Шлюпка вернулась примерно через час. За ней показался из тумана карбас, принадлежавший, видимо, полярной станции. На шлюпке привезли двух раненых зимовщиков, а на карбасе четыре изуродованных трупа…

Убитых молча положили на палубу и накрыли брезентом. Раненых унесли в кубрик, и Котцов стал перевязывать их. Дорофей, как мог, помогал Андрею.

— Вот гады! На зимовщиков напали. Что они сделали им плохого? Ну и гады… — повторял Дорофей.

Никитин вызвал капитана наверх.

— Снимайся с якоря. Здесь мы больше ничем помочь не можем… Станцию немцы спалили, одни головешки остались. Зимовщиков было шестеро, а винтовок три… Отстреливались, пока имелись патроны.

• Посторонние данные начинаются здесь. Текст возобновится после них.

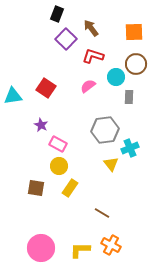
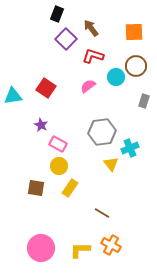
brown circle: moved 2 px down
gray rectangle: moved 15 px right, 4 px down; rotated 16 degrees clockwise
gray hexagon: moved 3 px left, 2 px down
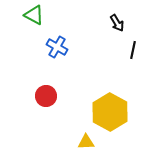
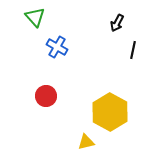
green triangle: moved 1 px right, 2 px down; rotated 20 degrees clockwise
black arrow: rotated 60 degrees clockwise
yellow triangle: rotated 12 degrees counterclockwise
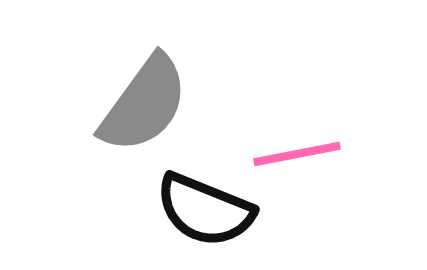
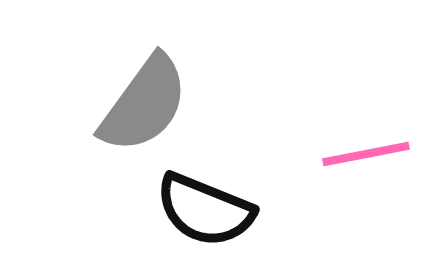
pink line: moved 69 px right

Четверых немцы убили, а после того еще искололи ножами или штыками. А двое спаслись — отступили в тундру, за болото…

— Напакостили и ушли? Неужто на них управы нет? Есть же, наверное, какой-нибудь международный уговор насчет зимовщиков? Или нет? — Дорофей в упор смотрел на Никитина.

Капитан-лейтенант пожал плечами.

— Разве подействует на них уговор? Зверье!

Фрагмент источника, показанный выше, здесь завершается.